So one of the BIG problems at the moment is that SRM does not fully support protecting your vCloud environment.
It supports protecting your management cluster (so the vCenter servers, vCD cells, vCNS manager, vCM, DBs, etc), but it doesn’t yet protect your resource cluster….. so all those VMs you’ve deployed in your organisations under vCD – well they’re not protected by SRM!
Definitely NOT COOL if your primary site goes tits up!!
From what I can gather, this is mainly due to the way SRM work….. When you setup SRM for DR, you have to ‘pre-create’ resources at the recovery site in order to map the resources from the protected site to them (stuff like resource pools, folders, network, placeholder VMs). Unfortunately vCD likes to have full control of a resource cluster and manages all the resource itself – this basically means that the vCD cells are not aware of the objects that have been created in the recovery site for SRM. It doesn’t matter if the names are the same, what matters is the Management object Reference IDs (MoRef ID) have changed and this is what vCD uses to construct its environment…..

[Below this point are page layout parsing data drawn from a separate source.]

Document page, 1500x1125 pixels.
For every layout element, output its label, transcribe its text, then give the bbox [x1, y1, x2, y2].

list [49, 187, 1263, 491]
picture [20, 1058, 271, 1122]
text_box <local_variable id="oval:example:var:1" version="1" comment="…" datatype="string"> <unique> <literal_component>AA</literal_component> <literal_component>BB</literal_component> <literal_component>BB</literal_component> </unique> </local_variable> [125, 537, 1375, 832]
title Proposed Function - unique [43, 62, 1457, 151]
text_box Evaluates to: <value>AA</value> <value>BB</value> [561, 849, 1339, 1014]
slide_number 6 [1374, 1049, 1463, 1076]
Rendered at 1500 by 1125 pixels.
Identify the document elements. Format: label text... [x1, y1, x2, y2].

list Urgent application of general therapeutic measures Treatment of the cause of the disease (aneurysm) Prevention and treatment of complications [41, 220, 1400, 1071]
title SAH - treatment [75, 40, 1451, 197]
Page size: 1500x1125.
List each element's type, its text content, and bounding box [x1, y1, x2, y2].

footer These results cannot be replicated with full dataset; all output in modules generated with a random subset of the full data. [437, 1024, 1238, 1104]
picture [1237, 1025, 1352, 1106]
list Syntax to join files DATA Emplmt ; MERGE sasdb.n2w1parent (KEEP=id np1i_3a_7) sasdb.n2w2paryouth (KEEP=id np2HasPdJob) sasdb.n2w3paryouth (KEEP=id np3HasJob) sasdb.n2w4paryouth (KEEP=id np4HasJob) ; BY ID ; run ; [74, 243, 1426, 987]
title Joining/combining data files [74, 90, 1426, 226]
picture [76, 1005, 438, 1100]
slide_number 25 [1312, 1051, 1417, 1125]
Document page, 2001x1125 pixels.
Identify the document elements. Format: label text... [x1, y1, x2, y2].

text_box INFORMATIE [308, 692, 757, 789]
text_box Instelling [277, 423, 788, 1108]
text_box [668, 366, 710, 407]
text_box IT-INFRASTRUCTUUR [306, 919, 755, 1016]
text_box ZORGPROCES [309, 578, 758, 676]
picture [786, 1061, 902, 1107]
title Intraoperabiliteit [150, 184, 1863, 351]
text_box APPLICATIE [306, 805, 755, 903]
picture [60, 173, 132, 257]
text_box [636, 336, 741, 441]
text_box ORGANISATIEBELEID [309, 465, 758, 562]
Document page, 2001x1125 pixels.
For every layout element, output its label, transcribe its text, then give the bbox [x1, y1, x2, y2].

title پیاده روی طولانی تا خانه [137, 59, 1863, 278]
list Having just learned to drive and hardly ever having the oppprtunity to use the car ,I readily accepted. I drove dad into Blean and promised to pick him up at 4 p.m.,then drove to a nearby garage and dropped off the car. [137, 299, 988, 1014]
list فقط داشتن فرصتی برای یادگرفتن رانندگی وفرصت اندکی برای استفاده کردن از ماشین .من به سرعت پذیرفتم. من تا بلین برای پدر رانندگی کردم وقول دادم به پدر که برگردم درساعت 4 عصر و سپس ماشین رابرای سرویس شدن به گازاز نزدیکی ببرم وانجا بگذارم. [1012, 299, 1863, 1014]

MoRef IDs are used to correlate objects between vCD and the underlying vSphere/vCenter layer. Any changes to these identifiers will result in the loss of functionality because vCD will not be able to manage these objects as it will not be aware of them (ie the MoRef IDs will not exist inside the vCD DB).
The use of SRM would result in a change of the MoRef ID on the vCenter Server layer, resulting in an incorrect reference in the vCD database – and so leaving the object (eg. a VM) unmanageable from a vCD perspective. I believe SRM also re-signatures the storage volumes which will also confuse vCD.
About a year ago Chris Colotti and Duncan Epping wrote an article on how vCloud DR could be achieved, this involved the clever idea of putting the resource ESXi hosts at the recovery site into the same resource cluster as the resource ESXi hosts at the protected site (but in maintenance mode as obviously it won’t see the storage located at the protected site so can’t be used by vCD). Then using vSphere HA to take the ESXi hosts out of maintenance mode to handle the recovered workloads…. However, this solution did involved manual intervention to fail over the vCD resources correctly:
Earlier this year, another white paper was released which described how the majority of this manual process (ie the VMware bits) could be automated using PowerCLI:
However, what’s missing is the automation of the whole storage piece – breaking the replication and making the volumes read/write….. but then I guess this is really more storage-vendor dependent! =)
I guess if the storage vendor has exposed the array to VMware using VASA then it could be possible to script the storage steps as well….! =)
Anyways, it’s been an interesting read…… and definitely a problem I see VMware sorting out for the next release of SRM!
Given how powerful PowerCLI is, I really need to find some time to learn how to use it!!